A video, which Auerbach had posted to social media captioned “Merry Christmas, sue me”, was also played for the court. In it, Auerbach comically attempts to destroy golf clubs that the court was told belonged to Jackson and were worth approximately $2,000. After smashing a driver over his knee, Auerbach broke a fairway wood, brandishing the snapped shaft of the club at the camera. Riffling through the bag looking for more clubs to break, Auerbach took out a short iron and unsuccessfully attempted to break it over his leg, to giggles from the gallery and a remark from Justice Lee: “The shorter the iron the more difficult it is.”
Auerbach told the court that despite not being proud of the story, he was upset that his name was not on the Walkley Award entry, and complained to managers as well as to the Walkleys itself. He even threatened to raise the issue at the Seven AGM, although he remarked those threats were not serious.

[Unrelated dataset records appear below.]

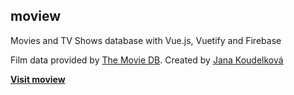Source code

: ## moview

 Movies and TV Shows database with Vue.js, Vuetify and Firebase

 Film data provided by [The Movie DB](https://www.themoviedb.org).
 Created by [Jana Koudelková](http://www.janakoudelkova.cz)

 **[Visit moview](http://moview.janakoudelkova.cz/#/)**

Richardson continued to press on Auerbach’s emotions over the matter, putting to him evidence from the notes of a clinical psychologist.
Auerbach said the morning after the infamous alleged Thai massages was “the worst morning of my life”.
When asked why he had initially said the expenses had nothing to do with work, Auerbach said he had been “trying to give Seven, and in some ways Mr Lehrmann, protection”.
Auerbach denied that Seven was unhappy with his conduct on the night of the alleged Thai massages, claiming “they offered me a promotion … and a pay rise”, to an audible gasp in the court. Wilkinson was seen smirking at a fellow patron in the gallery after this claim.
Auerbach’s evidence will resume on Friday, with judgment set down for some time the following week.